# [EXCERPTED RECORDS]
--- START ---

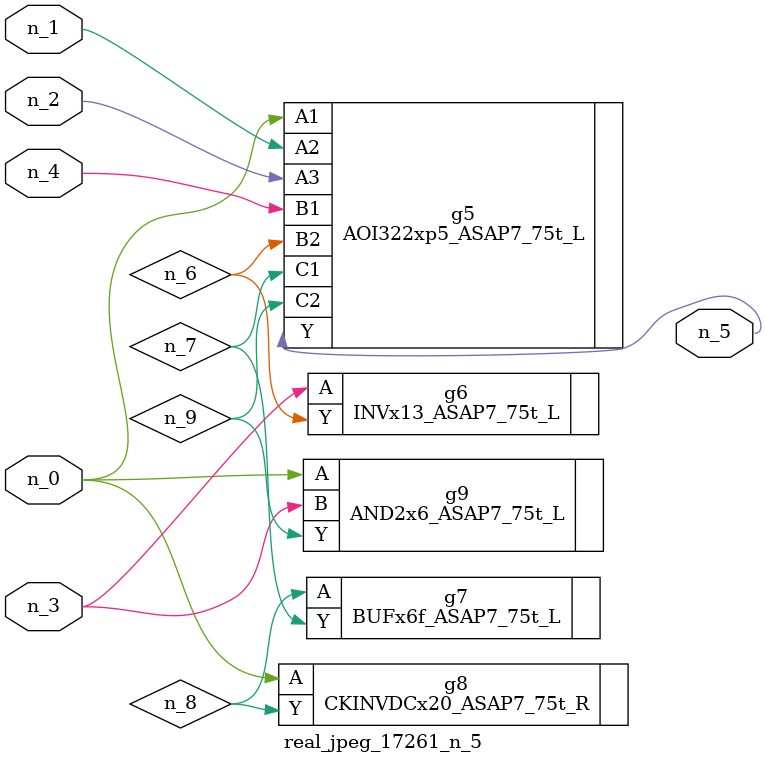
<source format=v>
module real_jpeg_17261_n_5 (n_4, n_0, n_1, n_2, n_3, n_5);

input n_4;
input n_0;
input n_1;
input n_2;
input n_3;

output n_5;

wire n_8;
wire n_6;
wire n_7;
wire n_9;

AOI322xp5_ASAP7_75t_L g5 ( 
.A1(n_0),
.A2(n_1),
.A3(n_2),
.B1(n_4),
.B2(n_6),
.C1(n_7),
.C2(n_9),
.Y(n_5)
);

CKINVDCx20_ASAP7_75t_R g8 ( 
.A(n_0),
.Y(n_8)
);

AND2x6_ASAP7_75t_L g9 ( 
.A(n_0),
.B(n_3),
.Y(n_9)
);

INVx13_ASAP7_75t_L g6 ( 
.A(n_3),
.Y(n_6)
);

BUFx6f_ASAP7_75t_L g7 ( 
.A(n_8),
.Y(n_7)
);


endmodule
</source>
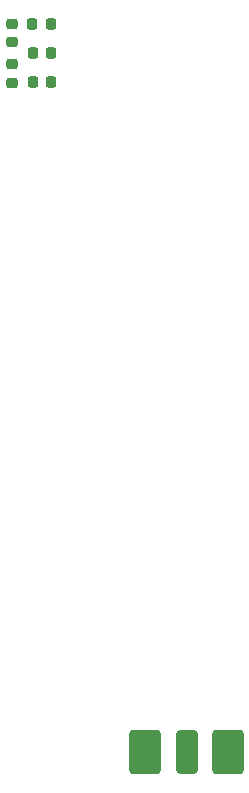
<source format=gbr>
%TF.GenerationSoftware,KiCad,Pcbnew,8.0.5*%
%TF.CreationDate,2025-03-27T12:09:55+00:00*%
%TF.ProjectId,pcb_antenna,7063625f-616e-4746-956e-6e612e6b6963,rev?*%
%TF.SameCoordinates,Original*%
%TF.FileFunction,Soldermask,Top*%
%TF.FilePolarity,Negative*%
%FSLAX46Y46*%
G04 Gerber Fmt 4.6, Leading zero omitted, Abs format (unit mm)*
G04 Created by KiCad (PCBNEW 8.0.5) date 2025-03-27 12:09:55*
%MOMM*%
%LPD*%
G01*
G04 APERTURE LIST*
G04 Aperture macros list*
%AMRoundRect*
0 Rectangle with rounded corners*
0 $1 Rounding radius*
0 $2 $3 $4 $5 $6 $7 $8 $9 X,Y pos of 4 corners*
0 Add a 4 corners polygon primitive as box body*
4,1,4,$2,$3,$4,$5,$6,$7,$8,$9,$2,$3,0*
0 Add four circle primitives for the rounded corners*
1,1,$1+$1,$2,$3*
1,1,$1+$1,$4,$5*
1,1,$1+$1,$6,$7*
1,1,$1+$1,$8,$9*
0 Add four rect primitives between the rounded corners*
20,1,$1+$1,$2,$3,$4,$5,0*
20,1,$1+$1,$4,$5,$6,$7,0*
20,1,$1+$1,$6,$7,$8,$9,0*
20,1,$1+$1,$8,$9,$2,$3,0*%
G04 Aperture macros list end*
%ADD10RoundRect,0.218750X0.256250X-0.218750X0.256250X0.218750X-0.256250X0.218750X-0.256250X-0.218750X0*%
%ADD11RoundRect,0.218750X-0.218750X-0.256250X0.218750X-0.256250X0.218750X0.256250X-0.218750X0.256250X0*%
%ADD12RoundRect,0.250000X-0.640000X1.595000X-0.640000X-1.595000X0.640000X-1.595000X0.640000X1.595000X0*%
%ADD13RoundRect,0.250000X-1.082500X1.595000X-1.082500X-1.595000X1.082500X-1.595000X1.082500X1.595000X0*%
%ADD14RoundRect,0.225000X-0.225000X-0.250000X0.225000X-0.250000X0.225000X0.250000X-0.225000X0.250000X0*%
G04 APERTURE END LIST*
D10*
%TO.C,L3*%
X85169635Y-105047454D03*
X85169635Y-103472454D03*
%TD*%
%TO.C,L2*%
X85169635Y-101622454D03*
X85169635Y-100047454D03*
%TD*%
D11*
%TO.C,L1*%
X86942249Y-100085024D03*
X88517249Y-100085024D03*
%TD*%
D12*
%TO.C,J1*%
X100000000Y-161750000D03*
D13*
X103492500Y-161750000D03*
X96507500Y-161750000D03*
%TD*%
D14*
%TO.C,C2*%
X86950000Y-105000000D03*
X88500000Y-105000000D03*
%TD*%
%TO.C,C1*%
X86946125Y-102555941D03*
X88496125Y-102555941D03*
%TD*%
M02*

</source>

--- END ---
--- START ---

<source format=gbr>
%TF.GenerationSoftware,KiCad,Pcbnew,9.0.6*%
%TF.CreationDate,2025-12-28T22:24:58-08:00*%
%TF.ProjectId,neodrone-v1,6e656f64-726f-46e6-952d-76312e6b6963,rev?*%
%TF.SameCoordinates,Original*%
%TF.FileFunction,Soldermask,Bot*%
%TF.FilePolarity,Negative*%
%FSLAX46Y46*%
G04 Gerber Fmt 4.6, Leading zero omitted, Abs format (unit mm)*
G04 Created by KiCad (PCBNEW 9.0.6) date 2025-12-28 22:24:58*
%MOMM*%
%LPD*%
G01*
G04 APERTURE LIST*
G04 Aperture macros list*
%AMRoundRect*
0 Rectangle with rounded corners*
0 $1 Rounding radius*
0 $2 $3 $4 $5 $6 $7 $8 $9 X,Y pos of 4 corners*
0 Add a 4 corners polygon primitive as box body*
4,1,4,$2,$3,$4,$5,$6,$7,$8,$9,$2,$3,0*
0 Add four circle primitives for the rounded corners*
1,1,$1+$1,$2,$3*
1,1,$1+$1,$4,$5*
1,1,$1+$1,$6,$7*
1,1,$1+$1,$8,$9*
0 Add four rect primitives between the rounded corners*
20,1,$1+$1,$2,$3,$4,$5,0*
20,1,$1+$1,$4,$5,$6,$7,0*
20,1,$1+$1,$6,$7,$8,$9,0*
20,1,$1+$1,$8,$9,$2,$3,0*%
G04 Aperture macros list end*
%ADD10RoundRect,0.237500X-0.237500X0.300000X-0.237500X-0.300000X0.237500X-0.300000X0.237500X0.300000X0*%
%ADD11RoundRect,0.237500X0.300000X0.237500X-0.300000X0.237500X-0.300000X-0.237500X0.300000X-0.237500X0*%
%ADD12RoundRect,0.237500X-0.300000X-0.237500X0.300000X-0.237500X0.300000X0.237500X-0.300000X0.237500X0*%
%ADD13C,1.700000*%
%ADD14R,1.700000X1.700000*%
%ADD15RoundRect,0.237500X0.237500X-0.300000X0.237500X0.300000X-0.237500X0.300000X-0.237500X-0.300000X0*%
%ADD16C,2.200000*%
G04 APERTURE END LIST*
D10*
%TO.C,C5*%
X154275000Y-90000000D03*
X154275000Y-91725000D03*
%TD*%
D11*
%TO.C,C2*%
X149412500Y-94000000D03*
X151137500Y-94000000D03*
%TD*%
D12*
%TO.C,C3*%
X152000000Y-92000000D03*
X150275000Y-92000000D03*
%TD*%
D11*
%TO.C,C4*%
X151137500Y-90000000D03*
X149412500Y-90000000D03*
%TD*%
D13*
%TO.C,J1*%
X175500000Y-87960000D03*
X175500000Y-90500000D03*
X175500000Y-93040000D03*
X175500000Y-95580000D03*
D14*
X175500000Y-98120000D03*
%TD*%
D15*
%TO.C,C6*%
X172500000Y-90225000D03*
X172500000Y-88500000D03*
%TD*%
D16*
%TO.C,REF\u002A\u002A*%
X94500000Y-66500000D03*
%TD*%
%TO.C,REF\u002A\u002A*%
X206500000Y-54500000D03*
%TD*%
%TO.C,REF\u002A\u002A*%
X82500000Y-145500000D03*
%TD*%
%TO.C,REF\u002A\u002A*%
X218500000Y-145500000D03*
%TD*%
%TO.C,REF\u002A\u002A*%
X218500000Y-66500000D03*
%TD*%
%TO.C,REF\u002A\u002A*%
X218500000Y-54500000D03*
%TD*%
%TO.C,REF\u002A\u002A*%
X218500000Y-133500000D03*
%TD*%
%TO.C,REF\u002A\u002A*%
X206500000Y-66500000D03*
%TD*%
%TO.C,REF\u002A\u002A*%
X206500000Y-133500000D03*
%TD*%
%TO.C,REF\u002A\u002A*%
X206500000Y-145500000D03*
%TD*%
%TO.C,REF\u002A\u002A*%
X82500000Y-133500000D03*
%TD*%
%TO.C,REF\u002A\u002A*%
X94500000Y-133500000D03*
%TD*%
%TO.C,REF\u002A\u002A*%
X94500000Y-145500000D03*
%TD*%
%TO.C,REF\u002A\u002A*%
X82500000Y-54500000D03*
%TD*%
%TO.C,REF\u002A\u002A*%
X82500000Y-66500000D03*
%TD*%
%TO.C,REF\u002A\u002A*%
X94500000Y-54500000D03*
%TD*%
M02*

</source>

--- END ---

# [REQUEST]
Search the records for the word "ProjectId" and return every line that holds it.

# [SOLUTION TO THE EXERCISE]
%TF.ProjectId,pcb_antenna,7063625f-616e-4746-956e-6e612e6b6963,rev?*%
%TF.ProjectId,neodrone-v1,6e656f64-726f-46e6-952d-76312e6b6963,rev?*%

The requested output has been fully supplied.